The cost of essentials is going up and up. Yet at the same time, salaries aren’t moving. This means that, during some parts of 2022, the average UK worker was bringing in the equivalent of 4.5% less every month than they were the previous year.

UK inflation now stands at around 10%, with the Bank of England predicting it will be another few years before it begins to stabilise. Recent research suggests that some employees may need pay rises of at least 8% to ease their cost of living struggles, although one third of workers are looking for a pay rise of between 10% – 14%.
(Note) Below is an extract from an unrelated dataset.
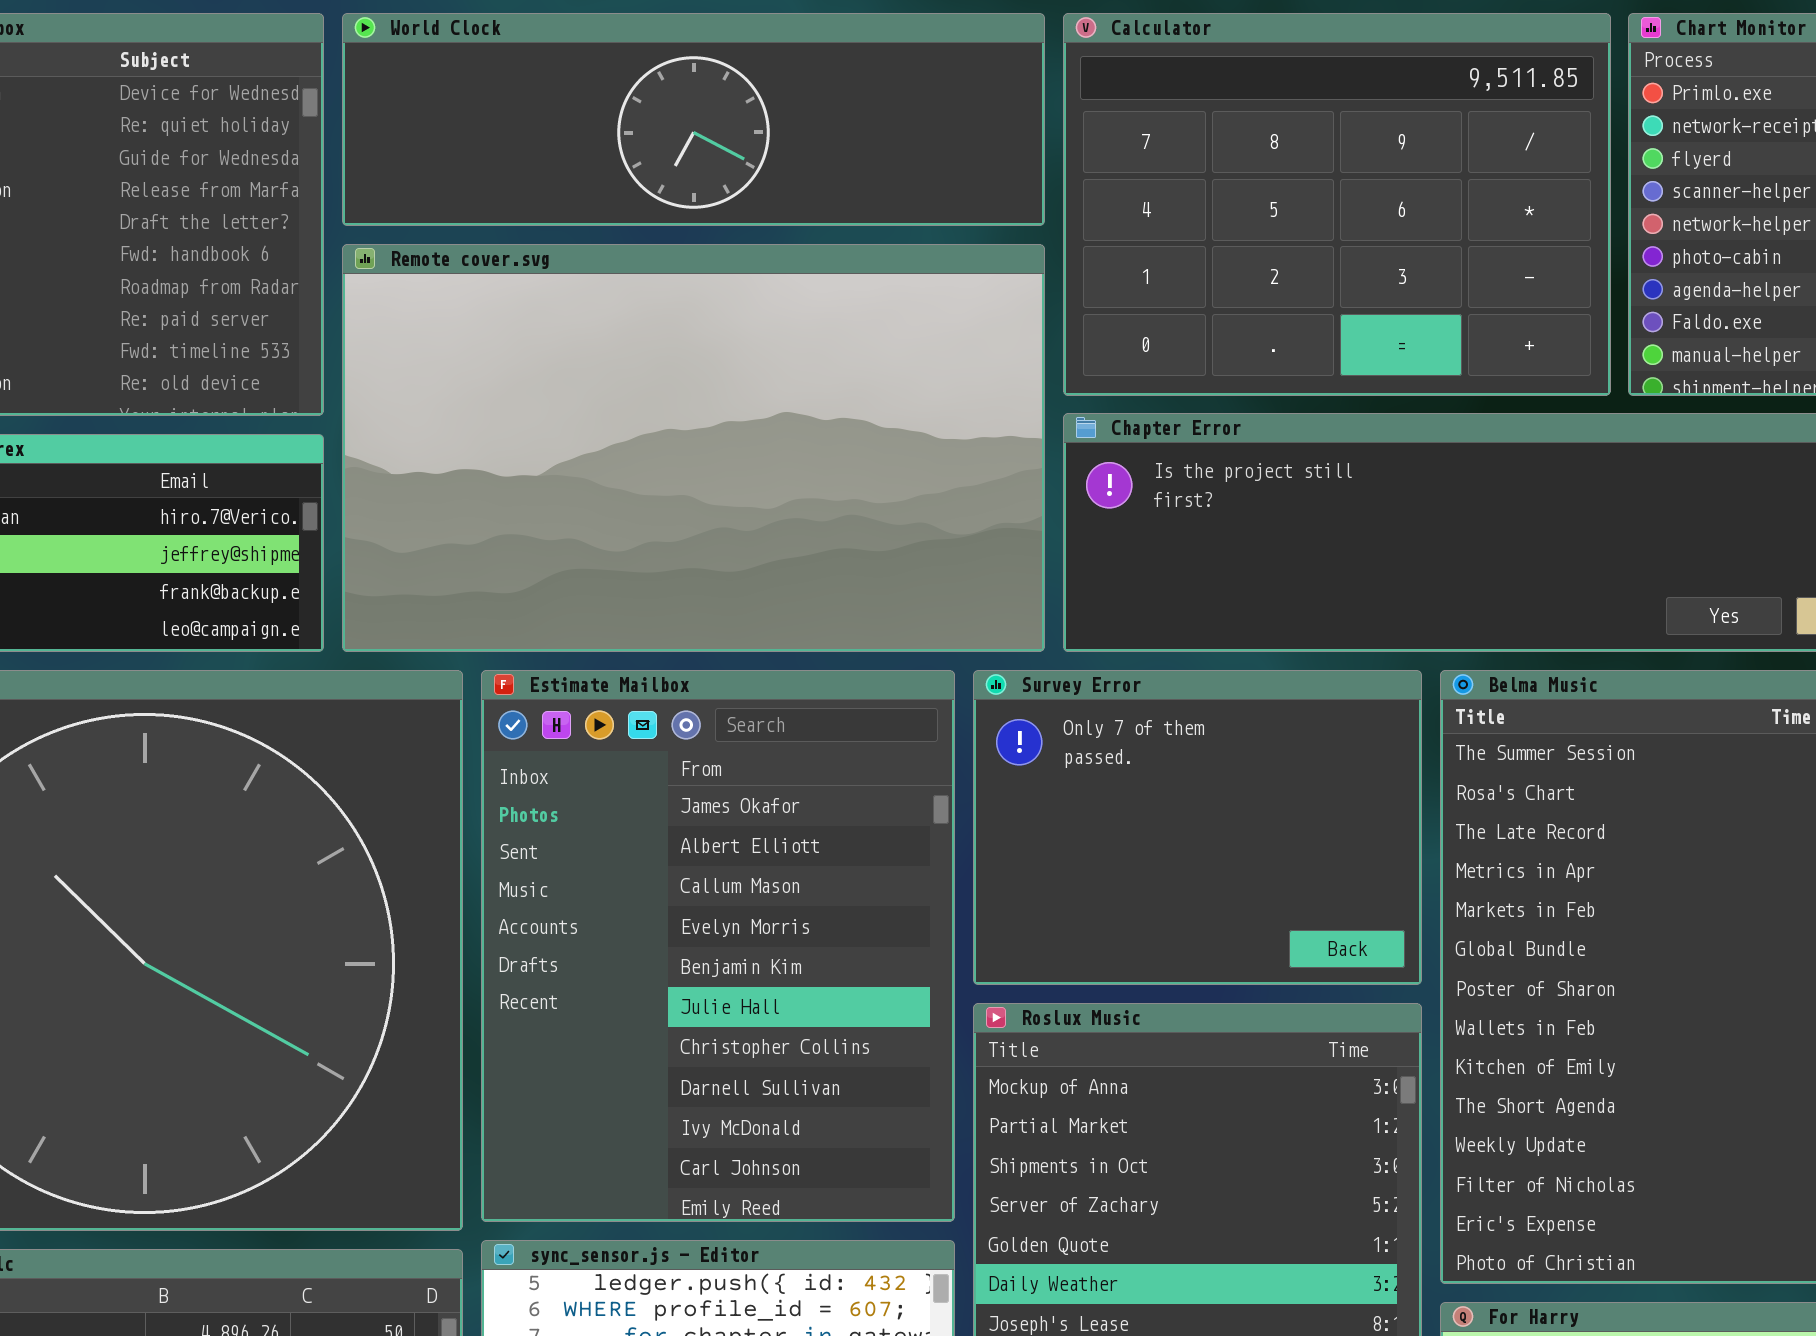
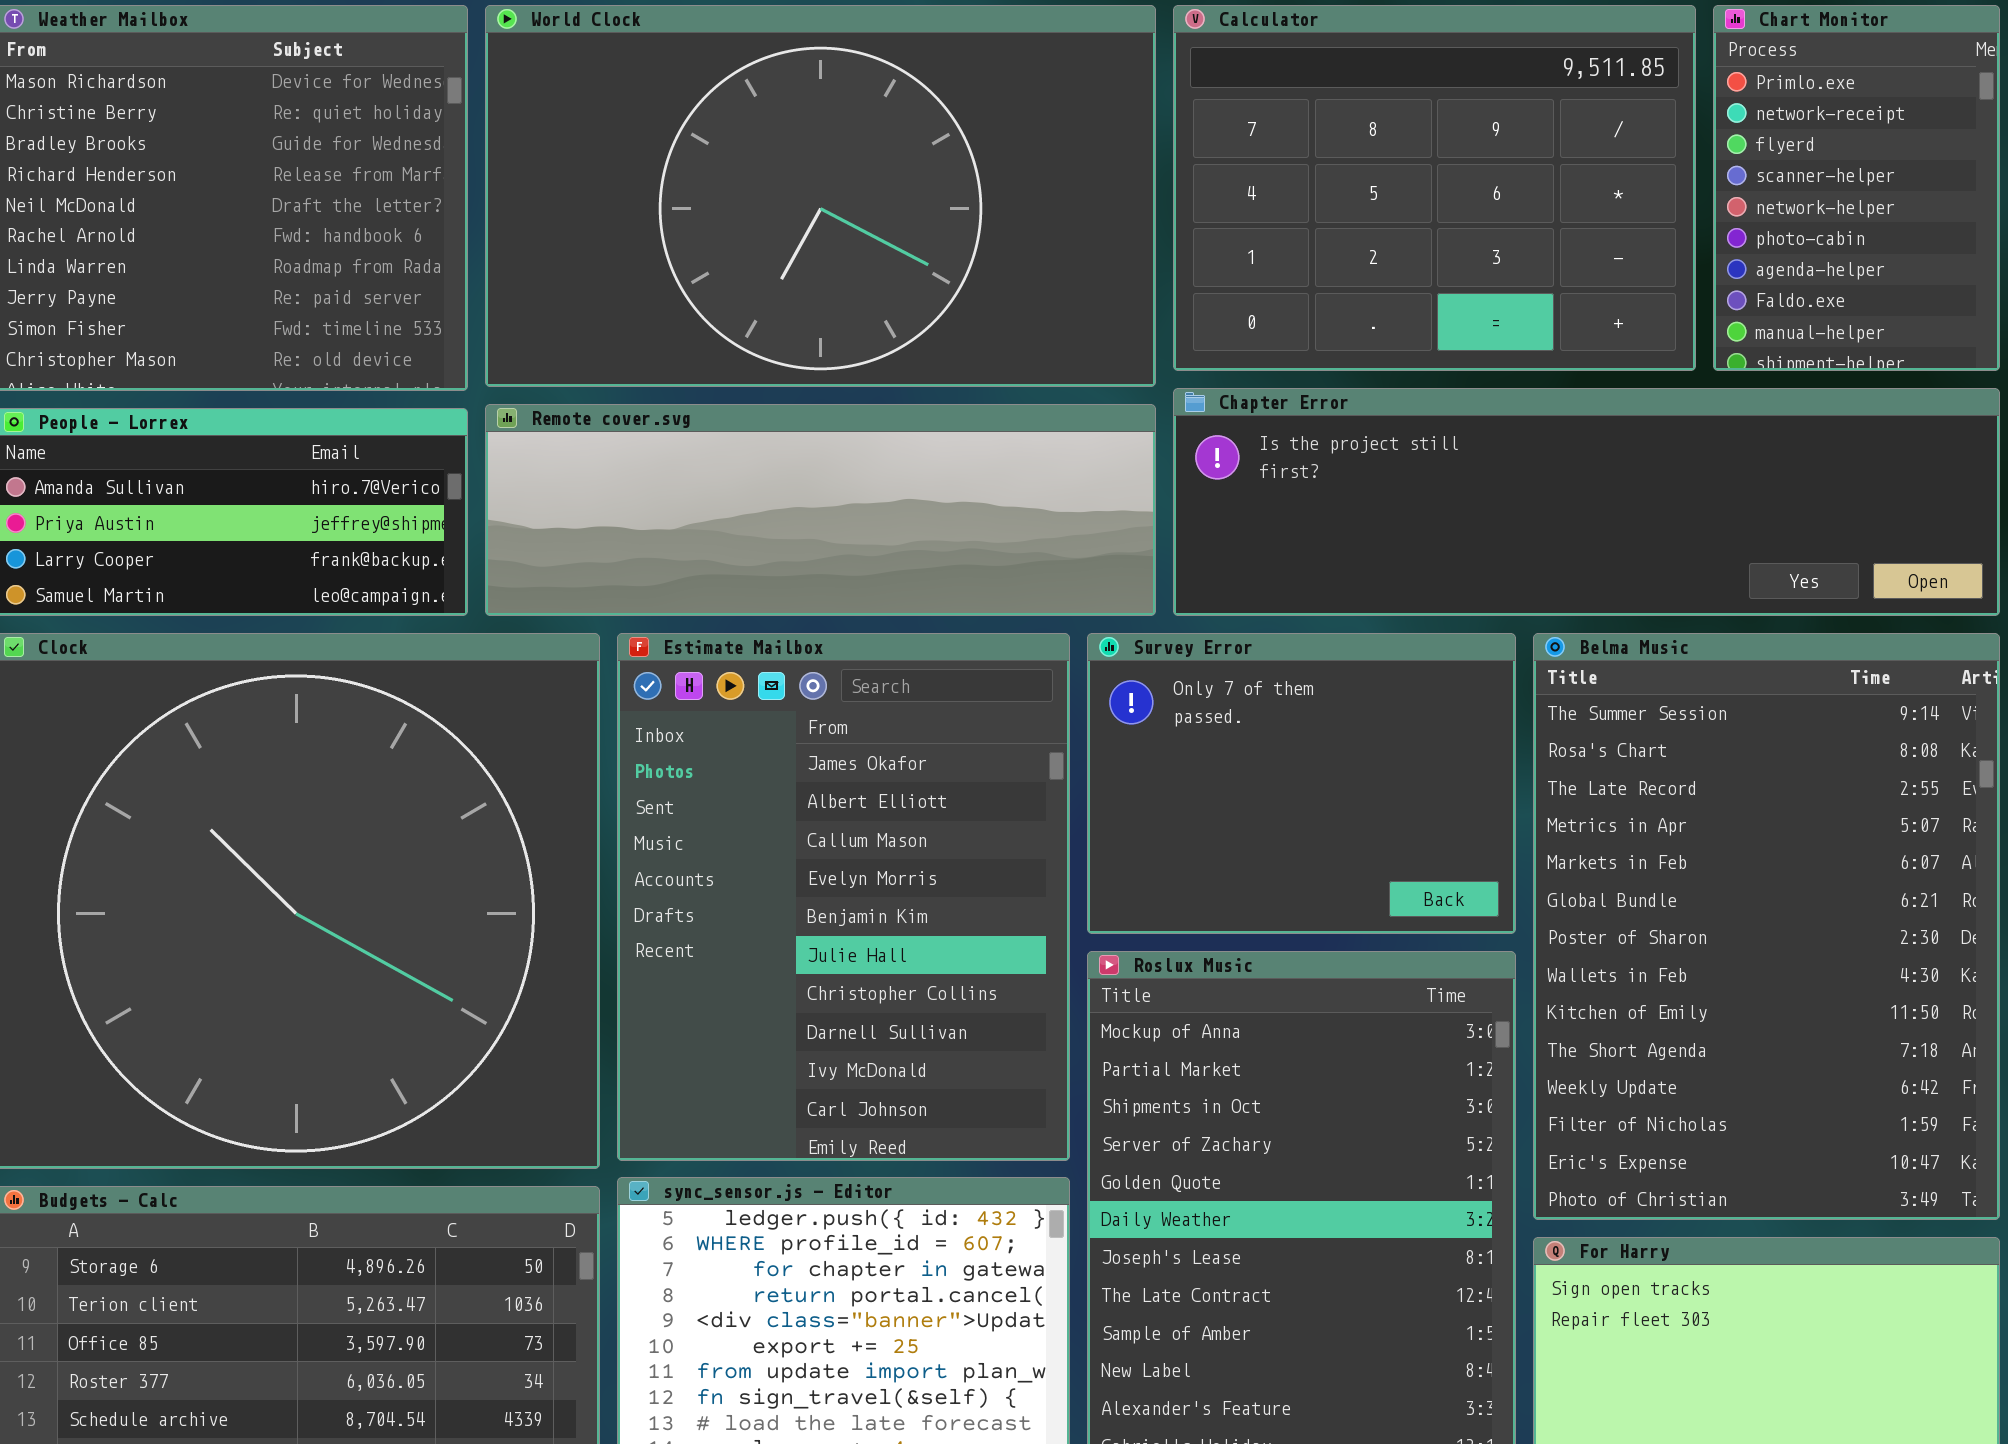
World Clock: [342,13,1045,226] -> [485,5,1156,387], resized
Remote cover.svg: [342,244,1045,652] -> [485,404,1156,616], resized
Pay Rises During Economic Uncertainty

Today, more than 60% of businesses are finding that requests for pay reviews and rises from their employees are growing. However, in 2022, 50% of employees reported that they had not received a pay rise over the past year, and did not expect to. It’s clear this is a situation that is difficult on both sides of the equation.

Employees are not only entitled to fair pay, but also deserve to receive a wage that enables them to afford everyday essentials such as food, clothing, and bills. On the other side of the coin, organisations are still striving to recover from the long lasting impacts of the global health crisis and are naturally wary about increasing outgoings at a time when the business landscape is more vulnerable than ever.

A failure to support employees through this difficult time is likely to result in a loss of talent. Yet pay rises aren’t the only solution. There are a few alternatives to consider which could help retain staff and boost financial confidence without raising wages.

The Case for Hybrid Working

It’s easy to look at hybrid working – a policy that enables an employee to split their working hours between the office and another location (usually the home) – as a perk. However, it could also help to ease some of the financial burden that employees are experiencing today and may even prove to be a more valuable alternative to a pay rise for businesses struggling to increase their salaries.

One study found that 85% of employees were able to save money through hybrid working. The bulk of the savings typically comes from a reduction in commuting, with experts predicting that the average employee could save £128 per month if they usually commute by car, and over £300 per month if using public transport.

Savings can also be made on childcare, with a reduced need to use childminders as children would not be unaccompanied at home. Lunch times might also be cheaper as employees can quickly whip up a homemade lunch in their own kitchen, rather than spending out on expensive premade store bought sandwiches.

So while hybrid working doesn’t directly increase an employee’s salary, it can help support them as they get themselves into a stronger, more stable financial position.

Will offering hybrid working as an alternative to pay rises really work? It seems so. Reports show that 72% of office workers would rather be offered hybrid working than a 10% pay rise, making this a fantastic way to retain talent and boost satisfaction.